Rebecca Lee, Co-Editor-in-Chief

Gun control is one of the most, if not the most, dividing issue in the contemporary United States.

There are those who believe that the ownership and use of all guns is a constitutional right, while there are others who believe that the federal government should ban access to all guns by everyone everywhere, and there are a whole lot of people in between.

All of us, however, have in common the belief that we are right.

I’ve found that it’s especially difficult to engage in calm and reasonable discourse about gun control.

For many of us, this matter goes far beyond policy. For many of us, our stances on gun control are rooted in our upbringing, our core values, and what we believe to be our rights as United States citizens.

So, how does one go about having an unemotional and thoughtful conversation about gun control, when the issue feels like anything but?

 

Tip one to engage in productive civil discourse about gun violence in the United States: do your research. Too many of us rely on the claims that our parents spout and the random articles that our Facebook feeds generate. Despite what our president says, news sources are crucial to our awareness and activism as Americans.

Let me revise that–credible news sources are crucial to our awareness and activism as Americans. Although you are absolutely entitled to subscribe to Breitbart, recognize that most people will neither take you nor your argument seriously if that is the only source you can cite.

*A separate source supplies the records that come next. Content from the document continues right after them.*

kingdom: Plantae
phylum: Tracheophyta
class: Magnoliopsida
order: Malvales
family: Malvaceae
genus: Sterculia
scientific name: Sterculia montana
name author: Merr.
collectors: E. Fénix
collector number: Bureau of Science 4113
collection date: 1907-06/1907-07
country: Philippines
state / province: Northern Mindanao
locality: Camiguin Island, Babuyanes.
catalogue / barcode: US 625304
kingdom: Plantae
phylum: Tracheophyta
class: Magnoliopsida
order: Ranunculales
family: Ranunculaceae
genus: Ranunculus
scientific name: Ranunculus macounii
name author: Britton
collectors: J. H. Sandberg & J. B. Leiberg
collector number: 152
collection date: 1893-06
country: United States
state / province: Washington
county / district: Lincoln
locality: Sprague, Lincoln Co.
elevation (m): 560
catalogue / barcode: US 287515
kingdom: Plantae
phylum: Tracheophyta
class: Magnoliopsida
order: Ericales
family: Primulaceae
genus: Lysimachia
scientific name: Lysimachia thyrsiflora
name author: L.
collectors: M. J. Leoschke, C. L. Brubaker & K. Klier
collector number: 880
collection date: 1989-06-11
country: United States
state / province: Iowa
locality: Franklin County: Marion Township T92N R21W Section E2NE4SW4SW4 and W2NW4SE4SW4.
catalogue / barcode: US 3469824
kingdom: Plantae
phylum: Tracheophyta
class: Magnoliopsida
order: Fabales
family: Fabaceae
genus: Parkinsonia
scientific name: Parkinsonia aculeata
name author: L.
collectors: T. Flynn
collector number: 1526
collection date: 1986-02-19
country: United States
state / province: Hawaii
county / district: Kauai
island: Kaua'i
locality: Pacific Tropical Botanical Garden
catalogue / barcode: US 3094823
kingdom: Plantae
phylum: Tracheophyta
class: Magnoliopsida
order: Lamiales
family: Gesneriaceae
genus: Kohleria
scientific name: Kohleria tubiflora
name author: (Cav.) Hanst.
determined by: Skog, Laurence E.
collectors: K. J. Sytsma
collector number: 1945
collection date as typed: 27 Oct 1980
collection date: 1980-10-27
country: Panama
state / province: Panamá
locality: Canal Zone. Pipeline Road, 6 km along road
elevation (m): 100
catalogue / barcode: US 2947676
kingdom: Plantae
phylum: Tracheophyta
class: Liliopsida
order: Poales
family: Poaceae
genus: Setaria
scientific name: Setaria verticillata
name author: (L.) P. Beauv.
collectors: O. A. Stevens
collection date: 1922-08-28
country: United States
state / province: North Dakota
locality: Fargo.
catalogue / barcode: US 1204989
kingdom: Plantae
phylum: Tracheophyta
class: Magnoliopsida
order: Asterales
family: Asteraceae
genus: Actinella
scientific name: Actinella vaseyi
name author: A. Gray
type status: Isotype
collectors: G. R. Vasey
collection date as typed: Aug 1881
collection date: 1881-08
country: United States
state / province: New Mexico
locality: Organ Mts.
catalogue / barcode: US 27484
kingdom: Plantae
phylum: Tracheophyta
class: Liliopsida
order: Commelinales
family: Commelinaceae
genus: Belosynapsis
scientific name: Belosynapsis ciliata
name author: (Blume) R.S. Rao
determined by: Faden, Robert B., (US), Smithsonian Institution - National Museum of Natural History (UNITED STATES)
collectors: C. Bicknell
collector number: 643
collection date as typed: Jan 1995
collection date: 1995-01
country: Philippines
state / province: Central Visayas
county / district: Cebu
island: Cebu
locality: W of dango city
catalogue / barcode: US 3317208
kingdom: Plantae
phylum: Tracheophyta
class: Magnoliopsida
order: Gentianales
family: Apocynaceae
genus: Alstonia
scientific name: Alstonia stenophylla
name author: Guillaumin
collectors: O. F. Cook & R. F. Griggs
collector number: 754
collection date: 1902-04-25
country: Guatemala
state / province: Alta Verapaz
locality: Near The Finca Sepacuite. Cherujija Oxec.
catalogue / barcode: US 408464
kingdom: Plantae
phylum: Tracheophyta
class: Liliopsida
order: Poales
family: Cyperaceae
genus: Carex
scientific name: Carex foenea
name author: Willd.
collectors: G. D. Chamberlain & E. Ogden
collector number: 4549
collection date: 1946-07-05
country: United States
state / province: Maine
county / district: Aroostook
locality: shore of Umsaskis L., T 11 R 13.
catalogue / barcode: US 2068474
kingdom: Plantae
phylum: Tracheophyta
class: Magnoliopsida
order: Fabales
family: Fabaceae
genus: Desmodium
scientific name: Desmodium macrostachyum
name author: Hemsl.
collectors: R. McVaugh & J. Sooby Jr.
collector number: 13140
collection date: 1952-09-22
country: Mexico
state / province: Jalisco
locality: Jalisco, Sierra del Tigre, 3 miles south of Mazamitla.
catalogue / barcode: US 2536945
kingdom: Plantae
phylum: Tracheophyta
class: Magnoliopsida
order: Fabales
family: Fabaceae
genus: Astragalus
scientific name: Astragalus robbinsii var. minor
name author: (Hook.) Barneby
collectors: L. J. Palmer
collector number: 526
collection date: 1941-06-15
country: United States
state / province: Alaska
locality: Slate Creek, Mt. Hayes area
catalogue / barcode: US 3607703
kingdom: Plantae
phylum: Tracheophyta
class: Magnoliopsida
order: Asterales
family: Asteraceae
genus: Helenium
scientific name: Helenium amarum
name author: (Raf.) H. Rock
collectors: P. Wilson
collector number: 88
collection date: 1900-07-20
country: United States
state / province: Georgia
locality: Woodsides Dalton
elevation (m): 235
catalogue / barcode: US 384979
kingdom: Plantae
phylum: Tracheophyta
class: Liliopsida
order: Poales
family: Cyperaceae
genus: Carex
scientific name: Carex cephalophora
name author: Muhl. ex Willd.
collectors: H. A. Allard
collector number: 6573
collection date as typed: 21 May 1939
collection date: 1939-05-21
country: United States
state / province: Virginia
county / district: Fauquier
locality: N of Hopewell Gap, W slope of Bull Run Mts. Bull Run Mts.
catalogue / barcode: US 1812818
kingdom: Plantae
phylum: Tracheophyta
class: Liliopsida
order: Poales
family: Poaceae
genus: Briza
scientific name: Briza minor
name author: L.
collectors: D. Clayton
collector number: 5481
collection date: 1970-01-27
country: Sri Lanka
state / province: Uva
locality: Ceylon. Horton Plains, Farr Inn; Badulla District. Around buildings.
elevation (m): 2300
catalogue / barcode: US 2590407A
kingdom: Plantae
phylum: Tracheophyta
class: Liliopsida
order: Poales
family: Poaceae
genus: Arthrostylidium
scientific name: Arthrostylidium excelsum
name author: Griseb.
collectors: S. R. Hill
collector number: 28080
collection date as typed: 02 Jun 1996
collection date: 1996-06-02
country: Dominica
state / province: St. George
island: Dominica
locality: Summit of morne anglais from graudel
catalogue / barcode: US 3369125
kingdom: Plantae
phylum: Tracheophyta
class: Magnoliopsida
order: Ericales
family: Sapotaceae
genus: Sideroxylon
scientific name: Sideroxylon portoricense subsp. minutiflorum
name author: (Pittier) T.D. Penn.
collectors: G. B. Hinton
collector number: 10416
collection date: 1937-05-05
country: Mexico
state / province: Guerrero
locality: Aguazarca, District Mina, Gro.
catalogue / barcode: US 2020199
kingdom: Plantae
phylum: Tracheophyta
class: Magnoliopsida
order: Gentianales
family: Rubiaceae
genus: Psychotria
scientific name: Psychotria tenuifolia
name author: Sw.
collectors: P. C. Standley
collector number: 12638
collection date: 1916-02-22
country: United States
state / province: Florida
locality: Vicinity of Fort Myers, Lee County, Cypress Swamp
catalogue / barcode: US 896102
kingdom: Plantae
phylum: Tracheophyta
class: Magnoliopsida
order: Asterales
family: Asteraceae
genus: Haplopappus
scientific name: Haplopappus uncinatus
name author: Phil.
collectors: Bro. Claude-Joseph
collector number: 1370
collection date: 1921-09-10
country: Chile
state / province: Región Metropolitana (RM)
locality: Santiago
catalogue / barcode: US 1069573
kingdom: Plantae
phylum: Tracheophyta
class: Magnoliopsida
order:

Tip two: ad hominem attacks are fallacious and ineffective. When you assume that all members of the NRA are white, racist, and uneducated, you demonstrate a complete disrespect for others’ views. When you accuse a gun-rights supporter of not caring about the children killed by mass shooters, you suggest that he or she is an evil person simply because he or she disagrees with you.

When you make ad hominem attacks against a person with whom you disagree, you ruin the possibility of ever convincing that person of your position.

Tip three: don’t use poverty, racial tensions, and violence to conveniently shut down opposing arguments. Too many Americans seem to only care about gang violence in Chicago when it serves as a political talking point. Politicians of all parties grossly exploit public grief after mass shootings to push agendas.

It feels as though many Americans have become desensitized to the destruction and death caused by gun violence. In fact, it feels as though the destruction and death caused by gun violence have become one big political debate.

Gun control is literally a matter of life or death. As of Dec. 11, 14,605 Americans have died gun-related deaths in 2017. There have been more than 1,500 mass shootings in the United States since Sandy Hook.

I think all of us, no matter where we stand on gun control, can agree that this current state of affairs is unacceptable. We can all agree that we need to do better. I think this is where it starts.